SUPPLIED DATA
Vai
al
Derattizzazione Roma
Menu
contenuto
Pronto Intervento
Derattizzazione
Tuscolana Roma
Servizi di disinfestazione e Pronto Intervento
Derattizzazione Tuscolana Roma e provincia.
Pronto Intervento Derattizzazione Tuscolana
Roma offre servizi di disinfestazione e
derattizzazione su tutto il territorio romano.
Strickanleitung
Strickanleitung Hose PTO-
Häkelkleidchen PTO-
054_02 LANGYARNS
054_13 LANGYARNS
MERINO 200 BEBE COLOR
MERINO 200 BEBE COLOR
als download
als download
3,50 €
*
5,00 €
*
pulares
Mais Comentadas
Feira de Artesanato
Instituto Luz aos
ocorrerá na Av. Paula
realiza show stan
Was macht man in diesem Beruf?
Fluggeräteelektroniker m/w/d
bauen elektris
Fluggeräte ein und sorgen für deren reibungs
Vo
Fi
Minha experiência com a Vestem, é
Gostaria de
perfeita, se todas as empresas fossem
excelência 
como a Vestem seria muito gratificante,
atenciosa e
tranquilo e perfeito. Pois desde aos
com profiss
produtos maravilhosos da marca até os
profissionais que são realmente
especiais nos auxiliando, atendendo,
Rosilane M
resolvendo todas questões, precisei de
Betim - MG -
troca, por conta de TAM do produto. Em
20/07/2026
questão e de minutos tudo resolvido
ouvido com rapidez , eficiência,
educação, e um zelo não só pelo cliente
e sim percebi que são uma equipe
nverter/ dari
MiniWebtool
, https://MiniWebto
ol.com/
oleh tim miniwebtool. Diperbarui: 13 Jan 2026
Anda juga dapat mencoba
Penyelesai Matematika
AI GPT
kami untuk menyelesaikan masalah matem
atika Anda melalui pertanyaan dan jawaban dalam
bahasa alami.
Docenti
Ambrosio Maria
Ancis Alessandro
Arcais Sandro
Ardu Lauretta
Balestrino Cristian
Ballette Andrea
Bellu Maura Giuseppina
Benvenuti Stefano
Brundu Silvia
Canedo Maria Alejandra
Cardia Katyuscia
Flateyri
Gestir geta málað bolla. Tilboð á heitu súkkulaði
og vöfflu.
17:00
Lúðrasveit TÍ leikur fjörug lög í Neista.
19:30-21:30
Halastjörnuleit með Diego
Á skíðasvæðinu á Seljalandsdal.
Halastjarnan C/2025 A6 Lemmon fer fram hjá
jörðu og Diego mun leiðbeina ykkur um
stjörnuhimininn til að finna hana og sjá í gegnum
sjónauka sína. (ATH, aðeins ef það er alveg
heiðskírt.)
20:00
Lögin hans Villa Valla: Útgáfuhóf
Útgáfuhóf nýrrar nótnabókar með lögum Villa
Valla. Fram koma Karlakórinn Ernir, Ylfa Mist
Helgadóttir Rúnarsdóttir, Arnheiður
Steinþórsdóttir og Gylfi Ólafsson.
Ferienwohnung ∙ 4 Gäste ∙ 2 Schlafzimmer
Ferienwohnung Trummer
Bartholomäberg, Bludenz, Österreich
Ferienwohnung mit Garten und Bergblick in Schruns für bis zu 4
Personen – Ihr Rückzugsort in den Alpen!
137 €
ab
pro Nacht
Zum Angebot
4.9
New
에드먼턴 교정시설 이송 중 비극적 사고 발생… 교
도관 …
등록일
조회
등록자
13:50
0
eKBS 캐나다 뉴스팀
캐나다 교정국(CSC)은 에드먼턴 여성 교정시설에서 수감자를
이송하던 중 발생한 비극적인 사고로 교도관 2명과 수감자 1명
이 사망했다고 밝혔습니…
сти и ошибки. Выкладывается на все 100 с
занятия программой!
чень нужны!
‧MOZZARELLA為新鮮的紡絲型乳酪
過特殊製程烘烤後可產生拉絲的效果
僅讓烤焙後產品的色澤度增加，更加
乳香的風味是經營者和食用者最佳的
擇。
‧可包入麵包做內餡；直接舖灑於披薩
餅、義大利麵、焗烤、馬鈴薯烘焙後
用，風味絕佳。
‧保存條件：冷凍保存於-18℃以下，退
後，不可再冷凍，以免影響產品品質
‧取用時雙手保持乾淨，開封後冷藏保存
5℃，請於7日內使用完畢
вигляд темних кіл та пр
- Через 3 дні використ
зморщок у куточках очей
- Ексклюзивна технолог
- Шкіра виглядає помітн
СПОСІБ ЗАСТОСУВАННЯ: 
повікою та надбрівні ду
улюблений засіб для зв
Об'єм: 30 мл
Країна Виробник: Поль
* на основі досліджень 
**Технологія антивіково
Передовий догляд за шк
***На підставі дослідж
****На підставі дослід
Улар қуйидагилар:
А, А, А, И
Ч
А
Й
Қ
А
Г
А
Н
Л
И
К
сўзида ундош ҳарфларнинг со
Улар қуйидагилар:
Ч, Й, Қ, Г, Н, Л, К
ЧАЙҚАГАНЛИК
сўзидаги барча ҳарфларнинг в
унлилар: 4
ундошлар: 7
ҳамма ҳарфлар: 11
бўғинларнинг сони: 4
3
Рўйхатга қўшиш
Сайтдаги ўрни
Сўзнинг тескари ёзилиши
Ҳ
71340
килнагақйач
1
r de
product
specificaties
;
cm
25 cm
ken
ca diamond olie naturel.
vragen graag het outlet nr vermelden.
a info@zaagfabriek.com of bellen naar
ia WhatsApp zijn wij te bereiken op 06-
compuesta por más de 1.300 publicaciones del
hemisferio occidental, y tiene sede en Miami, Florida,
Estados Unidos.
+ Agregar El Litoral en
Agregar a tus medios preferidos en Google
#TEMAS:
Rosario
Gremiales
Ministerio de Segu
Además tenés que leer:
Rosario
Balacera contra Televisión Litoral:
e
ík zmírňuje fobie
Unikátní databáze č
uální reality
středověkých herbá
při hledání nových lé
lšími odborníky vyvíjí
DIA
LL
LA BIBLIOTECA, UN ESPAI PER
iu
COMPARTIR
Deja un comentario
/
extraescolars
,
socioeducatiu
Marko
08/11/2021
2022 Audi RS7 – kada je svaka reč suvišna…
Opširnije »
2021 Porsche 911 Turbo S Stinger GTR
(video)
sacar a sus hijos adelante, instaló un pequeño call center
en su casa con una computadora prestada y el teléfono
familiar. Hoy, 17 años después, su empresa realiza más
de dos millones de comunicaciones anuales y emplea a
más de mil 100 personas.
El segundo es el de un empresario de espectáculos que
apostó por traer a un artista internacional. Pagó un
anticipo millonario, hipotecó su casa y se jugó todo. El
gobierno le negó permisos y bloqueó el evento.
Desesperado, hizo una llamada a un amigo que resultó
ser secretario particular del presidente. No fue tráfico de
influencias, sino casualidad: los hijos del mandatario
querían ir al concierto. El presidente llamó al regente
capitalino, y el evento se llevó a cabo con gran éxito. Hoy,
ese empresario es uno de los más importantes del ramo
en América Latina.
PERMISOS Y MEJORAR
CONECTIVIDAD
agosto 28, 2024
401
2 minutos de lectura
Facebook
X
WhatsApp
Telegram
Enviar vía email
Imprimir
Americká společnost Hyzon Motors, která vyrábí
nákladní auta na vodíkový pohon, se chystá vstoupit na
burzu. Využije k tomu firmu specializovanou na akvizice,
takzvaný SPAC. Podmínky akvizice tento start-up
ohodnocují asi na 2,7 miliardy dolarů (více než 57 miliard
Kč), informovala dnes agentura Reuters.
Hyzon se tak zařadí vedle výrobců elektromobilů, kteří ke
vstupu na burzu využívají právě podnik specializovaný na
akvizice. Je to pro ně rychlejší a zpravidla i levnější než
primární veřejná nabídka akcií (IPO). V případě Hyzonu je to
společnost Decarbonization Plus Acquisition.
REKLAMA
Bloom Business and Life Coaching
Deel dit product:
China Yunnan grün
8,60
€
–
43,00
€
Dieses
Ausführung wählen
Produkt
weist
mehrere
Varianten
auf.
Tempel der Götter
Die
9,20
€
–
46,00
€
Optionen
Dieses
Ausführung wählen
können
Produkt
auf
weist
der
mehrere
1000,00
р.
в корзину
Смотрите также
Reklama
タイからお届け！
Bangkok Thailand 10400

THE PROBLEM
Rewrite the material from its start through the line containing "054_13 LANGYARNS", replacing "Tuscolana" with "Casilina" and keeping everything else the same.

TASK RESPONSE
Vai
al
Derattizzazione Roma
Menu
contenuto
Pronto Intervento
Derattizzazione
Casilina Roma
Servizi di disinfestazione e Pronto Intervento
Derattizzazione Casilina Roma e provincia.
Pronto Intervento Derattizzazione Casilina
Roma offre servizi di disinfestazione e
derattizzazione su tutto il territorio romano.
Strickanleitung
Strickanleitung Hose PTO-
Häkelkleidchen PTO-
054_02 LANGYARNS
054_13 LANGYARNS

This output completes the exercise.